Letter to Regional Health Board Chairs:
[Chair
X Regional
Health Board
Address]
Dear Chair,
The New
Zealand Government is currently engaged in negotiations at the World Trade
Organization to extend the free trade agreement on services known as the
General Agreement on Trade in Services (GATS). It is due to table its initial ‘offer’
to commit further services to these rules in Geneva on 31 March 2003.
There is strong international concern that this agreement locks in a
market model of health care that has failed to provide accessible, quality and
affordable health services for all. In December 2002, for example,
Save the Children wrote to the Guardian:
“When
it comes to basic services such as healthcare . . . all governments have a
prior obligation under human rights law to meet their own people’s needs first.
This is the blind spot in current WTO Gats negotiations. Trading off market
access opportunities against each other on purely economic grounds fails to
address the negative social impacts of services liberalization in rich and poor
countries alike.”
The GATS has
potentially serious implications for the ability of the regional health board
to choose how you meet the needs of our community. It could prevent you from
giving preference to local providers of services or limiting the access of
foreign companies to the services for which you are responsible, and restrict how
you regulate those services. Despite this fact, there was minimal consultation
with local health authorities when the original agreement was signed in 1994,
and the same is happening again now.
Assurances
from the Government that health services will not be brought under this
Agreement cannot be taken at face value. The GATS requires governments to
engage in ‘progressive liberalization’.
The New Zealand’s Government’s stated position at the WTO is that commitments
on all services should be made by all countries, and it is committed to free
trade in services by 2010 within the APEC region.
According to
this Agreement, health-related services come under many headings, not just that
of health and related services. Nurses, midwives, paramedics and dentistry, for
example, all come under the heading of Business Services. The Government has
already committed dentistry, ambulance and aged care homes to free trade rules
under the Closer Economic Partnership agreement with Singapore. There is a
serious concern that the Government could do the same in the current GATS negotiations.

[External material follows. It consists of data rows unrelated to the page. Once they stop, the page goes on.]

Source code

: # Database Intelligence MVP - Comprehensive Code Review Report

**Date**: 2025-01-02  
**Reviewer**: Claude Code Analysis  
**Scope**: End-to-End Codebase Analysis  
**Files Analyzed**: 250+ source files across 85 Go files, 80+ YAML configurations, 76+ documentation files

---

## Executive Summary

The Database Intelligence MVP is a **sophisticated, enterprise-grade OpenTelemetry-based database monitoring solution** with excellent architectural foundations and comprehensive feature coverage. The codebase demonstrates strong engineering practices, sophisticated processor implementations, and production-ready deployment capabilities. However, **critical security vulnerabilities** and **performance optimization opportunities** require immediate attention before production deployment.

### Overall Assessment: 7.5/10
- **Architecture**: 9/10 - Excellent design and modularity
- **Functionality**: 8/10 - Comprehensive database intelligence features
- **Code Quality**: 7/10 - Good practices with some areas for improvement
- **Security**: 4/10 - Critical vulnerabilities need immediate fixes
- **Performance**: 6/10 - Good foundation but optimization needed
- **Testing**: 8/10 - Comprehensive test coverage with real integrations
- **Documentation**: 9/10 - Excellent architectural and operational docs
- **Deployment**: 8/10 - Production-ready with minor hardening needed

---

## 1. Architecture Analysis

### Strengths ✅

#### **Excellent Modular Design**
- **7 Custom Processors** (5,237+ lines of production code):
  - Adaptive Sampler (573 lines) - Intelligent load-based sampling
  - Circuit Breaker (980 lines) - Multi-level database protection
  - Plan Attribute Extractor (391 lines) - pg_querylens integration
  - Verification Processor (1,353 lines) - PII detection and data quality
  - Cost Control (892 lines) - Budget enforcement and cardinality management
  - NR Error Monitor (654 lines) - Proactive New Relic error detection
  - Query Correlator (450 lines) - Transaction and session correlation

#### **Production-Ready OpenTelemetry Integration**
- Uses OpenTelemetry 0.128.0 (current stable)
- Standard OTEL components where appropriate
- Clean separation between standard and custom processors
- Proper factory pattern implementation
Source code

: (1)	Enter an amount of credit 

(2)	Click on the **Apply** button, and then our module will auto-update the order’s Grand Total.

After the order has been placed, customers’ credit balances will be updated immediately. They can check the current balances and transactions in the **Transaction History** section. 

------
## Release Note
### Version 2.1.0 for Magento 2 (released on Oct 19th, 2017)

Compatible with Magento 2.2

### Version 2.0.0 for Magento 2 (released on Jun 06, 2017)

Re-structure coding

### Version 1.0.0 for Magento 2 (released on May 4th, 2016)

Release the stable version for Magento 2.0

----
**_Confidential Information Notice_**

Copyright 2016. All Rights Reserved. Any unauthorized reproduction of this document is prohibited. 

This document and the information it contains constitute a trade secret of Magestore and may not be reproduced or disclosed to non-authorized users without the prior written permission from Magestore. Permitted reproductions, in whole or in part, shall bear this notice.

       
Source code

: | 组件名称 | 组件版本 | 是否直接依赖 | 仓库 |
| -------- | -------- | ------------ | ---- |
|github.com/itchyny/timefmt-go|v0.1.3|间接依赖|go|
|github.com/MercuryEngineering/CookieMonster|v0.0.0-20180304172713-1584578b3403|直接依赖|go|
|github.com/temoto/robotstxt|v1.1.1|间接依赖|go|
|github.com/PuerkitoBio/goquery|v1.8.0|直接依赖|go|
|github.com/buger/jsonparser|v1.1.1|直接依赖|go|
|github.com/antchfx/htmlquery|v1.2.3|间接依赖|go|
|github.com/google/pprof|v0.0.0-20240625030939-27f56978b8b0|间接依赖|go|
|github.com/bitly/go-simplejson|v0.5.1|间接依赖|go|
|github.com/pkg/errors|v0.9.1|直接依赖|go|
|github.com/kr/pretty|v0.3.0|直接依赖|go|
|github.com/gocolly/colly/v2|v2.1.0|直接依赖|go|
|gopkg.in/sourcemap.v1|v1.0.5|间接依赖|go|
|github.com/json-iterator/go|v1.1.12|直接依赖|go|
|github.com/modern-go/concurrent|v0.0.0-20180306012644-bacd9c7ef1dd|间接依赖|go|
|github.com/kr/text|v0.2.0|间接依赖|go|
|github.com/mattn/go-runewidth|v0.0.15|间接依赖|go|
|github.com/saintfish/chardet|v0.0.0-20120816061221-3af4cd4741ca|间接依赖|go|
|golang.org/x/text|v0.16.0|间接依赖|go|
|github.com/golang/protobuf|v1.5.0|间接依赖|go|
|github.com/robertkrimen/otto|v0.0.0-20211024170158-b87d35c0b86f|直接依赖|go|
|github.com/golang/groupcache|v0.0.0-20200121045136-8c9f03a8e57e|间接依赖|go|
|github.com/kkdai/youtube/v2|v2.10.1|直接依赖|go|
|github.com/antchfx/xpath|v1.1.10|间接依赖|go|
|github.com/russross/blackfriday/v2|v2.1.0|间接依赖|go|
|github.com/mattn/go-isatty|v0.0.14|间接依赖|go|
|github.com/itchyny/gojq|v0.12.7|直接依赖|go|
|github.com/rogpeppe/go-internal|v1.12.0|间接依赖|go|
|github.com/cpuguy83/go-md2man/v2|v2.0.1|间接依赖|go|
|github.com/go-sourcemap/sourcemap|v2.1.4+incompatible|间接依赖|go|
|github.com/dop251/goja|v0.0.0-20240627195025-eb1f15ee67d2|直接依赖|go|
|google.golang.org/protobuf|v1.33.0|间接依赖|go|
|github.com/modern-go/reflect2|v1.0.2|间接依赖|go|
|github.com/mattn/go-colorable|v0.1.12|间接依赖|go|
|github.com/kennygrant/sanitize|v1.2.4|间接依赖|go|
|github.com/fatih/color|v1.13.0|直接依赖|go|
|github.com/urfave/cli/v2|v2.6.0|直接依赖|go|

Other ancillary services, such as cleaning, catering, laundry, testing,
construction, data bases and health insurance are also sub-sectors that could
be governed by these rules, limiting how regional health boards can operate in
these areas.
The GATS also
contains provisions that restrict the domestic regulations that governments can
adopt in professional qualifications, licensing and technical standards. Current
negotiations may see these extended to health services, even if the Government
has not committed these services to the GATS rules.
The
Government issued a technically worded consultation document on these
negotiations on 30 January 2003, requiring a response by 28 February. This is
simply not good enough.
I understand
that you have received a copy of Serving
Whose Interests?, prepared by Professor Jane Kelsey for the Action Research
and Education Network of Aotearoa (ARENA), which sets out the current and
potential implications of the agreement for New Zealand. I also suggest that
you read the report from Hilary, J. The
Wrong Model: GATS, trade liberalization and children’s right to health,
Save the Children, November 2001, www.savethechildren.org.uk.
I urge you to
put this issue on the next Regional Health Board agenda as a matter of the
utmost urgency and to write to the Minister demanding that the Government takes
no further steps in the GATS negotiations, and that instead it embarks on a
full and informed consultation with regional health authorities and their
professional and community constituencies.
Please inform
me of the Board’s position on this vitally important matter.